PROBLEM → Reproduce the listing in full. Omit the pictures.

TASK INPUT →
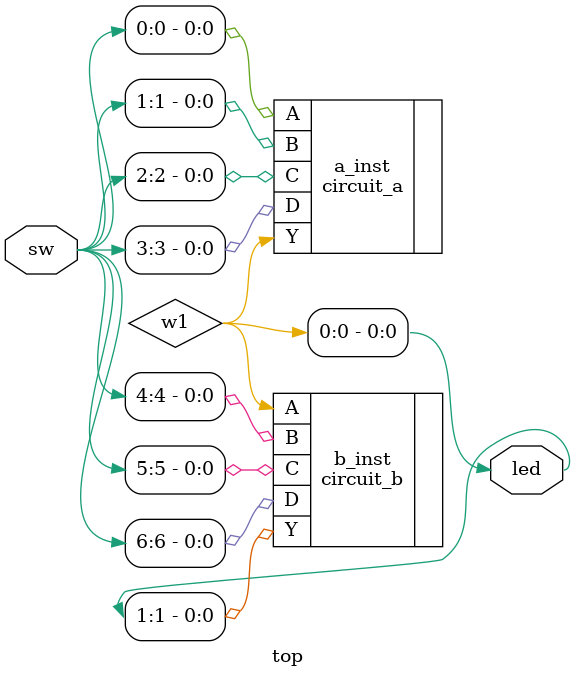
<source format=v>
module top(
    input [6:0]sw,
    output [1:0]led
);

    wire w1;
   circuit_a a_inst(
        .A(sw[0]),
        .B(sw[1]),
        .C(sw[2]),
        .D(sw[3]),
        .Y(w1)
   );
   assign led[0] = w1;
   circuit_b b_inst(
        .A(w1),
        .B(sw[4]),
        .C(sw[5]),
        .D(sw[6]),
        .Y(led[1])
   );   
   
endmodule
</source>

WORKED SOLUTION →
<source format=v>
module top(
    input [6:0]sw,
    output [1:0]led
);

    wire w1;
   circuit_a a_inst(
        .A(sw[0]),
        .B(sw[1]),
        .C(sw[2]),
        .D(sw[3]),
        .Y(w1)
   );
   assign led[0] = w1;
   circuit_b b_inst(
        .A(w1),
        .B(sw[4]),
        .C(sw[5]),
        .D(sw[6]),
        .Y(led[1])
   );   
   
endmodule
</source>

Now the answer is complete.